Actually, since player I can't be made indifferent between $C$ and $D$ (he always prefers $D$), there is no solution to the equation $u_1(C)=u_1(D)$. This is exactly what you have discovered.

In general, if player I's payoff matrix is $A$, then against a mixed strategy $y$ of player II, represented as a column vector, player I expects payoff $(Ay)_i$ for row $i$. For a given subset of rows, $R$, we may or may not be able to find $y$ such that $(Ay)_i = u$ for all $i \in R$. In fact, even if we can make player I indifferent between the rows in $R$ such that he expects payoff $u$, it could still be the case that there is a row $j \notin R$ with $(Ay)_j > u$, i.e., against $y$ the rows in $R$ are not best responses.

Here's a $3 \times 2$ example:

$A = \left ( \begin{array}{cc} 0 & 2\\ 2 & 1\\ 3 & 0 \end{array} \right )$

For $y = (1/3, 2/3)^\top$ we have $Ay = \left ( \begin{array}{c}{4/3\\4/3\\1}\end{array} \right )$, so rows 1 and 2 are best responses against $y$. Likewise, for $y = (1/2, 1/2)^\top$, rows 2 and 3 are best responses with expected payoff 1.5 versus payoff 1 for row 1. However, for $y = (2/5, 3/5)^\top$, player I is indifferent between rows 1 and 3, which have payoff $6/5$, but the unique best response is row 2 with payoff $7/5$.

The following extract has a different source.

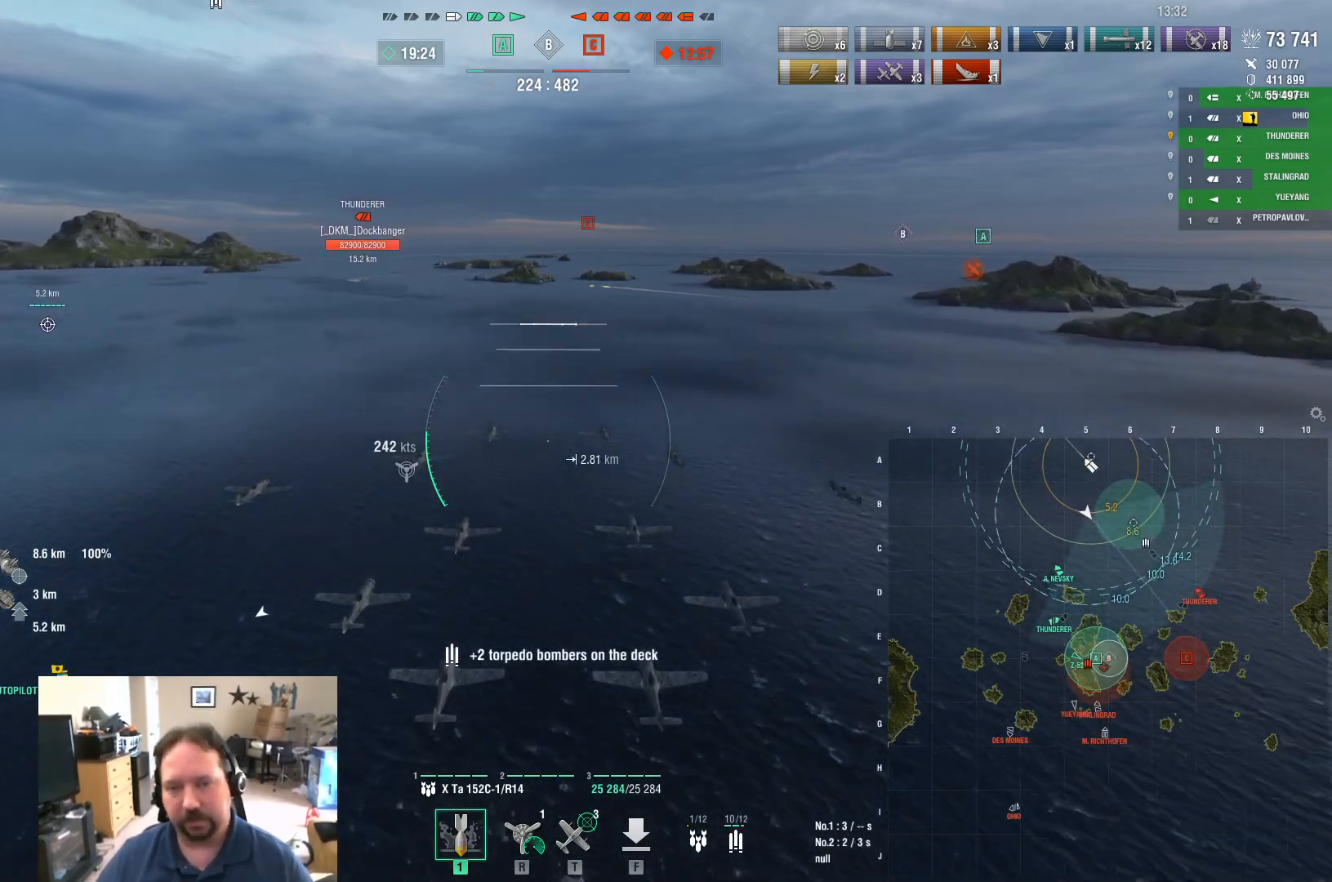
{"keys": ["w"], "mouse": [], "mouse_move": "still", "events": []}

In general, potential Nash equilibria correspond to vertices of polyhedra defined by an upper envelope of payoff hyperplanes for pure strategies against the mixed strategy of the opponent. Some sets of hyperplanes do not meet in a vertex, and some that do meet in a vertex are below the upper envelope, i.e., they are not best responses against the mixed strategy that equalizes the payoffs of the corresponding pure strategies.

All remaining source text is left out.